Le principal foyer d’hostilité à Cocteau dans les années vingt vient des surréalistes emmenés par André Breton, lequel le considère dès la fin de 1919 comme « l’être le plus haïssable de ce temps » (lettre à Tristan Tzara du 26 décembre 1919). Il est dès ce moment fortement soutenu par son ami Philippe Soupault, qui met en scène leur rejet définitif de l’auteur du Cap de Bonne-Espérance lors du Festival Dada du 27 mai 1920, salle Gaveau à Paris, en crevant un ballon aux initiales de Cocteau.
La montée en puissance du futur groupe surréaliste contribue au succès de leur tactique de mise en quarantaine, alimentée par des griefs variés allant de l’emploi du mot « surréalisme » hérité d’Apollinaire et annexé en 1924 par Breton, de la conception du merveilleux et de la valeur des rêves dans la création artistique, à l’usage de la drogue, aux goûts sexuels et à la pratique de la religion. Robert Desnos parle début 1923 de tuer Cocteau, et réclame en 1925 le retour à « la Terreur » pour « les femmes de lettres depuis la Noailles jusqu’à Jean Cocteau, savamment martyrisés par les bourreaux que nous saurions si bien être » (La Revue surréaliste, n° 3, 15 avril 1925). La « conversion » de Cocteau et sa Lettre à Jacques Maritain déchaînent les insultes de Paul Éluard et de Georges Ribemont-Dessaignes dans La Révolution surréaliste de mars et décembre 1926, Éluard demandant à son tour de « l’abattre comme une bête “puante” ».
Parmi des dizaines de coups et blessures assenés par le groupe surréaliste à Cocteau dans les années vingt, citons le petit esclandre causé le 15 février 1930 par Paul Éluard au cours d’une « répétition intime » de La Voix humaine à la Comédie-Française avant la générale. Amené par le cinéaste Eisenstein, qui a reçu de l’auteur deux invitations, Éluard, aussi homophobe que Breton, interrompt à deux reprises la répétition en criant depuis un balcon à l’obscénité d’une pièce dont le scénario ne ferait que transposer la relation de Cocteau avec son amant Jean Desbordes : « Assez ! Assez ! C’est à Desbordes que vous téléphonez ! »
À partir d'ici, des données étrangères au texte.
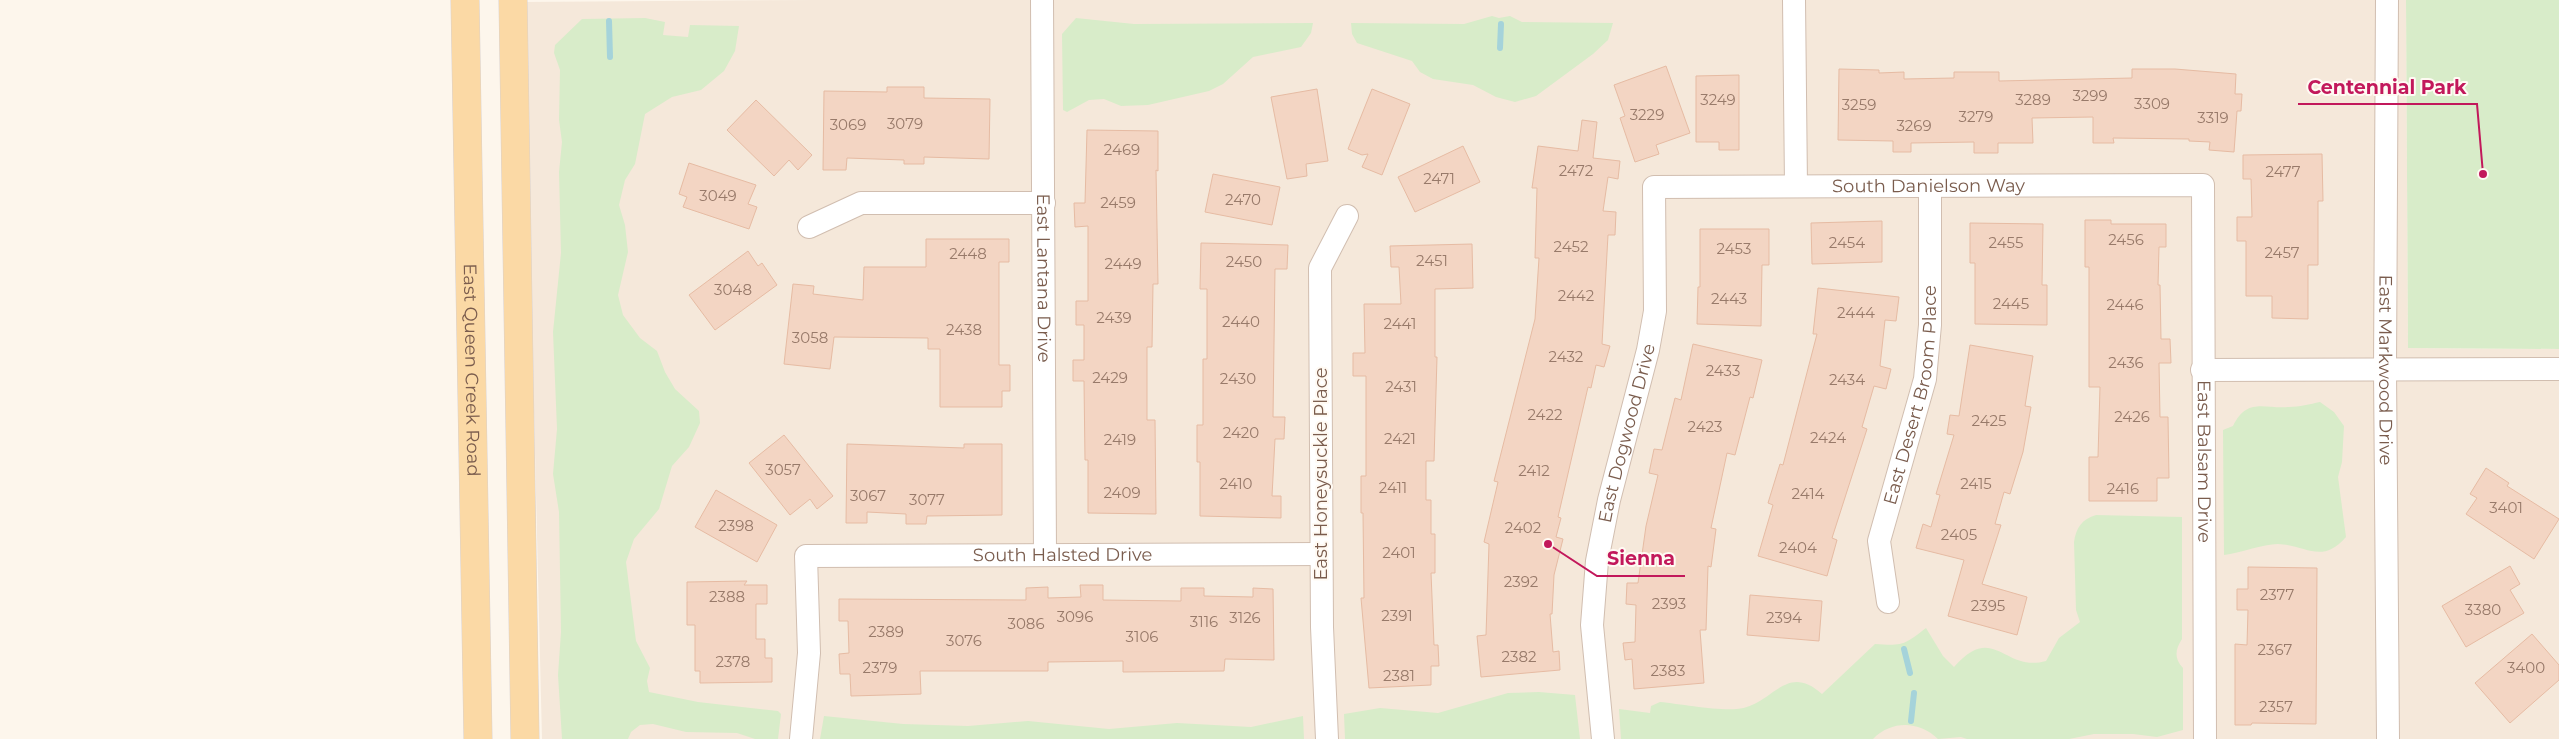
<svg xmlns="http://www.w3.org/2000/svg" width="2559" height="739" font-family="Montserrat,sans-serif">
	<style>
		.residential { fill: #f5e8da }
		.green { fill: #d8ecc9 }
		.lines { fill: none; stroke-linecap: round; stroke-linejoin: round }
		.stream { stroke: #a5d3da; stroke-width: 6 }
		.building { fill: #f3d5c3; stroke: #e6bba3 }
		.minor-casing { stroke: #d1beb0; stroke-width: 24 }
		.major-casing { stroke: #dad1cd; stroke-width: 29 }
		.minor { stroke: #fff; stroke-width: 22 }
		.major { stroke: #fbd9a5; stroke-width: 28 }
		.labels { text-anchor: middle; stroke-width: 4; stroke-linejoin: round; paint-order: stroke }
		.number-label { font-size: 15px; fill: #987a6a }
		.street-label { font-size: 18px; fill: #7a5c4d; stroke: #fffaf3 }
		.leader { fill: none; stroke: #c2185b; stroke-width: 2 }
		.callout-dot { fill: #c2185b; stroke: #fffaf3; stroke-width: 2 }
		.callout-label { font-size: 19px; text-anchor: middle; font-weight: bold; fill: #c2185b; stroke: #fffaf3; stroke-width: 4; stroke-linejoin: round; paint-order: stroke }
	</style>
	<rect width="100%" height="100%" fill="#fdf6ec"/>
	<path class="residential" d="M 815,0 L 2406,0 L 2408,348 L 2559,349 L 2559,739 L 542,739 L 524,2 Z"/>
	<path class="green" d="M 2406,0 L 2559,0 L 2559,349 L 2408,348 Z
		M 1492,16 L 1499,18 L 1510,16 L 1522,22 L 1613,23 L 1608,40 L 1593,54 L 1536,96 L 1515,102 L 1496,97 L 1473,85 L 1433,79 L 1420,72 L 1412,61 L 1357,43 L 1352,34 L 1351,23 L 1464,24 Z
		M 645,18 L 665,22 L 663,35 L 688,37 L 690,25 L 739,26 L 735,51 L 724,71 L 701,90 L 672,97 L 645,114 L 635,164 L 625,180 L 619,205 L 625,225 L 628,252 L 618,295 L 623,315 L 640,338 L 657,351 L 665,372 L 675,389 L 699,411 L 700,423 L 689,447 L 672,466 L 659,509 L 634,539 L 626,562 L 636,641 L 650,668 L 647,681 L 649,692 L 698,702 L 778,711 L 781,714 L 778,739 L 755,739 L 737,733 L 686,732 L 653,724 L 640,725 L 631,732 L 628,739 L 562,739 L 558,675 L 561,632 L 559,512 L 553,474 L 557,429 L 553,332 L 561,253 L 559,172 L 562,142 L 559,120 L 560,70 L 554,53 L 555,45 L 582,19 Z
		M 1076,18 L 1134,24 L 1313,23 L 1311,33 L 1301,47 L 1253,57 L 1223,84 L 1209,91 L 1148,105 L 1121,106 L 1104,99 L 1089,100 L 1067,112 L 1063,110 L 1062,34 Z
		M 2320,402 L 2334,412 L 2344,426 L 2342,462 L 2338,477 L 2346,537 C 2321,565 2307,545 2278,544 C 2263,544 2240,553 2224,555 L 2223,430 L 2233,426 C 2247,397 2264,409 2289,407 C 2299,407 2310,404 2320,402 Z
		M 2096,515 L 2182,517 L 2182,639 C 2175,650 2174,658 2183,668 L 2183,730 L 2157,737 L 2133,734 L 2094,734 L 2069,739 L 1967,739 L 1961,737 L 1938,739 C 1919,721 1892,720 1873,739 L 1621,739 L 1619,709 L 1650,713 L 1651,706 L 1660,702 C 1681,704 1718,711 1737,709 C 1773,706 1785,661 1822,694 L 1875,644 C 1903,646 1904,645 1926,628 L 1943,656 L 1954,667 C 1994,621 2004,673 2046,661 L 2059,638 L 2080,622 L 2076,610 L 2074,542 C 2076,528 2082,519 2096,515 Z
		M 1539,692 L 1575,695 L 1580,739 L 1345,739 L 1344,714 L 1380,708 L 1438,713 L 1508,693 Z
		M 824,716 L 903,724 L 968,726 L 1028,721 L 1109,729 L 1177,723 L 1251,727 L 1303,716 L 1304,739 L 820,739 Z"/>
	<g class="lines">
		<path class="stream" d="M 609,21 L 610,57
			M 1500,48 L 1501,24
			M 1904,649 L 1910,673
			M 1911,721 L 1914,693"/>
	</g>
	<path class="building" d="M 1666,66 L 1690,133 L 1656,145 L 1659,154 L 1635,162 L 1620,118 L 1625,116 L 1614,85 Z
		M 1839,69 L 1879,70 L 1879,73 L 1904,72 L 1904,79 L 1954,78 L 1954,72 L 1999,72 L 1999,81 L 2132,78 L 2132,69 L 2175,69 L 2236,74 L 2235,94 L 2242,94 L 2241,111 L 2237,111 L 2234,152 L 2209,150 L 2210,142 L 2189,141 L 2189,139 L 2113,138 L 2114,143 L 2093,143 L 2093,117 L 2032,118 L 2033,143 L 1998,143 L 1998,153 L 1974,153 L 1974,142 L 1911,143 L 1911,152 L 1893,152 L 1893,141 L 1838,140 Z
		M 1739,75 L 1739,150 L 1719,150 L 1719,142 L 1696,142 L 1696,76 Z
		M 887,87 L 924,87 L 924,98 L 990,99 L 989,159 L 924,157 L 924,164 L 904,164 L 904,160 L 847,158 L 846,170 L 823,170 L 824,91 L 887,92 Z
		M 1317,89 L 1328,161 L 1306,164 L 1307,176 L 1287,179 L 1271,97 Z
		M 1372,89 L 1410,104 L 1382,175 L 1362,167 L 1368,154 L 1362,155 L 1348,149 Z
		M 756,100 L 812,155 L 798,170 L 789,160 L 774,176 L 727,130 Z
		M 1582,120 L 1597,122 L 1593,158 L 1620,161 L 1618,179 L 1608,177 L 1603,211 L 1616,212 L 1615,235 L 1608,235 L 1602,344 L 1610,346 L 1604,367 L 1596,365 L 1591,388 L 1588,387 L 1558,517 L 1561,518 L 1556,537 L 1563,539 L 1554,575 L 1552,614 L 1550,614 L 1553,652 L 1559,651 L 1560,670 L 1481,677 L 1477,636 L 1486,635 L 1489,544 L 1484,542 L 1498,482 L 1494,481 L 1535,319 L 1539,258 L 1535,258 L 1537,188 L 1532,188 L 1538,146 L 1578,151 Z
		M 1087,130 L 1158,131 L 1158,171 L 1156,170 L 1158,284 L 1153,284 L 1152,347 L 1147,347 L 1147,420 L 1155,420 L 1156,514 L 1088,513 L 1088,460 L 1085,460 L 1084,381 L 1073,381 L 1073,360 L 1084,360 L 1084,325 L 1076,325 L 1076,301 L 1088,301 L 1088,226 L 1075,227 L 1074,203 L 1085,203 Z
		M 1463,146 L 1480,182 L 1415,212 L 1398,177 Z
		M 2322,154 L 2323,201 L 2318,201 L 2318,265 L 2308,265 L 2308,319 L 2272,318 L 2272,296 L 2246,296 L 2246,241 L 2237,241 L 2237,217 L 2252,217 L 2251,179 L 2243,179 L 2243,155 Z
		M 689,163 L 756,185 L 748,204 L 757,207 L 749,229 L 683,207 L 687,197 L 679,194 Z
		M 1213,174 L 1280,187 L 1272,225 L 1205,212 Z
		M 2085,220 L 2111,220 L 2111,224 L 2166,224 L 2166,247 L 2159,247 L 2158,285 L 2160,285 L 2161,339 L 2170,339 L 2171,363 L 2159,363 L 2160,417 L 2168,417 L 2169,478 L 2157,478 L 2157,501 L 2089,501 L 2089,457 L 2098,457 L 2100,387 L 2089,387 L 2089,267 L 2085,267 Z
		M 1882,221 L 1882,262 L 1812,264 L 1811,223 Z
		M 1970,223 L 2043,224 L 2042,285 L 2047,285 L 2047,325 L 1975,324 L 1975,263 L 1970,263 Z
		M 1700,229 L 1769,229 L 1769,265 L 1762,265 L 1761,326 L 1697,324 L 1698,287 L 1700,287 Z
		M 926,239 L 1009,239 L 1009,262 L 999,262 L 999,365 L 1010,365 L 1010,391 L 1002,391 L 1002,407 L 940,407 L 940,349 L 928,349 L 928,338 L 834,337 L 830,369 L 784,364 L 793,284 L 814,286 L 813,294 L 863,300 L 864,267 L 926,267 Z
		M 1201,243 L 1288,245 L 1287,269 L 1275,269 L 1273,417 L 1285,417 L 1284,439 L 1275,439 L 1272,496 L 1281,496 L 1281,518 L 1200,516 L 1200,462 L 1197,462 L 1197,425 L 1203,425 L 1203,359 L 1207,359 L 1207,289 L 1200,289 Z
		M 1472,244 L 1473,288 L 1435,289 L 1435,357 L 1437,357 L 1434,461 L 1426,461 L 1426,500 L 1431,500 L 1431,534 L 1435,534 L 1435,573 L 1431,573 L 1434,645 L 1438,645 L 1439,666 L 1431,666 L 1431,685 L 1369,688 L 1361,598 L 1364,598 L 1363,513 L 1361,513 L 1361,476 L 1366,476 L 1366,376 L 1353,376 L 1353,353 L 1365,353 L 1364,304 L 1401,304 L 1399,267 L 1391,267 L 1390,246 Z
		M 748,251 L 758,266 L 762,263 L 777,285 L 715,330 L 689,295 Z
		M 1818,288 L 1899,297 L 1896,321 L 1885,320 L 1880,366 L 1891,369 L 1886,389 L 1874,386 L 1862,427 L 1867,429 L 1832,538 L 1837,540 L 1827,576 L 1758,556 L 1773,505 L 1768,503 L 1780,464 L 1783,465 L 1817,334 L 1813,334 Z
		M 1693,344 L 1762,360 L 1753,398 L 1750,397 L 1735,455 L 1727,453 L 1711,528 L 1716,529 L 1711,567 L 1708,566 L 1706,630 L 1700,630 L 1704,683 L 1634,689 L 1632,659 L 1625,660 L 1623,643 L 1635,642 L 1636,605 L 1626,604 L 1627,583 L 1638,583 L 1646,526 L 1658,475 L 1649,473 L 1654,449 L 1662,450 L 1675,398 L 1681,400 Z
		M 1970,345 L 2033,356 L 2025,406 L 2031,407 L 2023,452 L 2010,494 L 2004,492 L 1995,524 L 2001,525 L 1982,584 L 2027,597 L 2017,635 L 1948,616 L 1964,560 L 1916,548 L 1923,524 L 1931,527 L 1940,495 L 1936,494 L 1954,435 L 1947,434 L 1950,415 L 1959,416 Z
		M 784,435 L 833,496 L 817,509 L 810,499 L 790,515 L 749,463 Z
		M 847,444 L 964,448 L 964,444 L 1002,444 L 1002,515 L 927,516 L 926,524 L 906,524 L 906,514 L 867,512 L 867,523 L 846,523 Z
		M 2486,468 L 2509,483 L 2507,486 L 2559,519 L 2534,559 L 2466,514 L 2477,498 L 2470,494 Z
		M 716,490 L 777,525 L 757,562 L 695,527 Z
		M 2510,566 L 2520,584 L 2510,590 L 2524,613 L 2466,647 L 2442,606 Z
		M 2248,567 L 2317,568 L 2316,724 L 2252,723 L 2251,725 L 2235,725 L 2235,644 L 2247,645 L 2248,610 L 2237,610 L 2237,589 L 2248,589 Z
		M 747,581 L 744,585 L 767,585 L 767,604 L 756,604 L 756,639 L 765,639 L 765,658 L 772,658 L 772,682 L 700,683 L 700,671 L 695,671 L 695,625 L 687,625 L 687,582 Z
		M 1080,585 L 1103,585 L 1103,600 L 1181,601 L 1181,588 L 1204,588 L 1204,596 L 1253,597 L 1253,588 L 1273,589 L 1274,660 L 1225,659 L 1224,671 L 1123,672 L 1123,661 L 1048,662 L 1048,671 L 920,671 L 921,694 L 851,696 L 850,674 L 840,674 L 839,654 L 849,653 L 848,621 L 839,621 L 839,599 L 1026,600 L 1026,588 L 1048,587 L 1048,598 L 1081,597 Z
		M 1750,595 L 1822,601 L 1819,641 L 1747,635 Z
		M 2532,634 L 2559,665 L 2559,680 L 2510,723 L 2475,683 Z"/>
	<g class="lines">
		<defs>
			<g id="minor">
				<path id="s1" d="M 1042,0 L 1045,555"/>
				<path d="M 1794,0 L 1796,186"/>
				<path id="s2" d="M 2387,0 L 2385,370 L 2388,739"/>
				<path d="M 809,227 L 861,203 L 1044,203"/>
				<path d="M 2202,370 L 2559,369"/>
				<path id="s3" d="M 1888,602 L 1879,541 L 1925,379 L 1930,325 L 1930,186"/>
				<path id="s4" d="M 801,739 L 809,653 L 806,556 L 1321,554"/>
				<path d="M 1327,739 L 1322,627 L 1320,268 L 1347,216"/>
				<path id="s5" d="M 1603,739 L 1592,625 L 1597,561 L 1609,500 L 1648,350 L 1655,311 L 1654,187 L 2203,185 L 2205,739"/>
			</g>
			<g id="major">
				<path id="s6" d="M 465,0 L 478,739"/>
				<path d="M 513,0 L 525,739"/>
			</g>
		</defs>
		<use href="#minor" class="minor-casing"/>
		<use href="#major" class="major-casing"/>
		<use href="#minor" class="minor"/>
		<use href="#major" class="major"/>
	</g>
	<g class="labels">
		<g class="number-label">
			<text x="2090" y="101">3299</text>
			<text x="1718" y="105">3249</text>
			<text x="2033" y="105">3289</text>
			<text x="2152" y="109">3309</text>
			<text x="1859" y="110">3259</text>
			<text x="1647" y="120">3229</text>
			<text x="1976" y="122">3279</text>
			<text x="2213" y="123">3319</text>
			<text x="905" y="129">3079</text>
			<text x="848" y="130">3069</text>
			<text x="1914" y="131">3269</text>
			<text x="1122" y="155">2469</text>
			<text x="1576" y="176">2472</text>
			<text x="2283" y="177">2477</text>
			<text x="1439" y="184">2471</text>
			<text x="718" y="201">3049</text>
			<text x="1243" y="205">2470</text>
			<text x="1118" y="208">2459</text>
			<text x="2126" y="245">2456</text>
			<text x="1847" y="248">2454</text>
			<text x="2006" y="248">2455</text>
			<text x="1571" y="252">2452</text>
			<text x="1734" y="254">2453</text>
			<text x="2282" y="258">2457</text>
			<text x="968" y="259">2448</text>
			<text x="1432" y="266">2451</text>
			<text x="1244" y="267">2450</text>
			<text x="1123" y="269">2449</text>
			<text x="733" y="295">3048</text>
			<text x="1576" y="301">2442</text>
			<text x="1729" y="304">2443</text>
			<text x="2011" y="309">2445</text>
			<text x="2125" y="310">2446</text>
			<text x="1856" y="318">2444</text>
			<text x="1114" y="323">2439</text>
			<text x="1241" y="327">2440</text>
			<text x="1400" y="329">2441</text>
			<text x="964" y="335">2438</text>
			<text x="810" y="343">3058</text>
			<text x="1566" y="362">2432</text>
			<text x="2126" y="368">2436</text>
			<text x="1723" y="376">2433</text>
			<text x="1110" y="383">2429</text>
			<text x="1238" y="384">2430</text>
			<text x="1847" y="385">2434</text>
			<text x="1401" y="392">2431</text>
			<text x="1545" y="420">2422</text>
			<text x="2132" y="422">2426</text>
			<text x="1989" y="426">2425</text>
			<text x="1705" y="432">2423</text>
			<text x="1241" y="438">2420</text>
			<text x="1828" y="443">2424</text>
			<text x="1400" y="444">2421</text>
			<text x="1120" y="445">2419</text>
			<text x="783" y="475">3057</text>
			<text x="1534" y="476">2412</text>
			<text x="1236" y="489">2410</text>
			<text x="1976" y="489">2415</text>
			<text x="1393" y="493">2411</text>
			<text x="2123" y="494">2416</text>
			<text x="1122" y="498">2409</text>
			<text x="1808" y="499">2414</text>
			<text x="868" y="501">3067</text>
			<text x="927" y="505">3077</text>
			<text x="2506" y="513">3401</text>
			<text x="736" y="531">2398</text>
			<text x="1523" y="533">2402</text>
			<text x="1959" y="540">2405</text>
			<text x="1798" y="553">2404</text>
			<text x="1399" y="558">2401</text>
			<text x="1521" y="587">2392</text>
			<text x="2277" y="600">2377</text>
			<text x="727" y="602">2388</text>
			<text x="1669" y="609">2393</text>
			<text x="1988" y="611">2395</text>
			<text x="2483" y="615">3380</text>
			<text x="1397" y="621">2391</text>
			<text x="1075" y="622">3096</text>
			<text x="1245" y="623">3126</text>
			<text x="1784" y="623">2394</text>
			<text x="1204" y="627">3116</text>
			<text x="1026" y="629">3086</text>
			<text x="886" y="637">2389</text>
			<text x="1142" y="642">3106</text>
			<text x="964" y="646">3076</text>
			<text x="2275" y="655">2367</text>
			<text x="1519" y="662">2382</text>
			<text x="733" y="667">2378</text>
			<text x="880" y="673">2379</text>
			<text x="2526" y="673">3400</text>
			<text x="1668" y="676">2383</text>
			<text x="1399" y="681">2381</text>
			<text x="2276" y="712">2357</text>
		</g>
		<g class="street-label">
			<text dy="6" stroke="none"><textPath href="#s5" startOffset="834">South Danielson Way</textPath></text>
			<text dy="6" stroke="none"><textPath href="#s1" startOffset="278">East Lantana Drive</textPath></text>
			<text dy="6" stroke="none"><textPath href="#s6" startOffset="370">East Queen Creek Road</textPath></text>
			<text dy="6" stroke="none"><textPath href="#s2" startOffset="370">East Markwood Drive</textPath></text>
			<text dy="6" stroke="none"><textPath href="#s3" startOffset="212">East Desert Broom Place</textPath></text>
			<text dy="6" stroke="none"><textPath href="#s5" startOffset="310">East Dogwood Drive</textPath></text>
			<text dy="6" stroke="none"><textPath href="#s5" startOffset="1385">East Balsam Drive</textPath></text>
			<text transform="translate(1321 474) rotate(-90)" y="6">East Honeysuckle Place</text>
			<text dy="6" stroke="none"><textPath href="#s4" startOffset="440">South Halsted Drive</textPath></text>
		</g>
	</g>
	<path class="leader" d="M2483 174L2477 104H2298M1548 544L1597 576H1685"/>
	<g class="callout-dot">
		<circle cx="2483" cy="174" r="5"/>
		<circle cx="1548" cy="544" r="5"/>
	</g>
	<g class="callout-label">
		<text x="2387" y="94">Centennial Park</text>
		<text x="1641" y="565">Sienna</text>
	</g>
</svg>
Le soir même, un coup de fil anonyme annonce à la mère de Cocteau la mort de son fils écrasé par une voiture. Coup de fil dont le poète apprendra des années plus tard l’auteur de la bouche d’Aragon : il s’agissait de Robert Desnos, cosignataire d’un pamphlet très violent contre Breton un mois plus tôt (Un cadavre), mais encore capable de se mobiliser avec ses anciens amis contre leur victime favorite.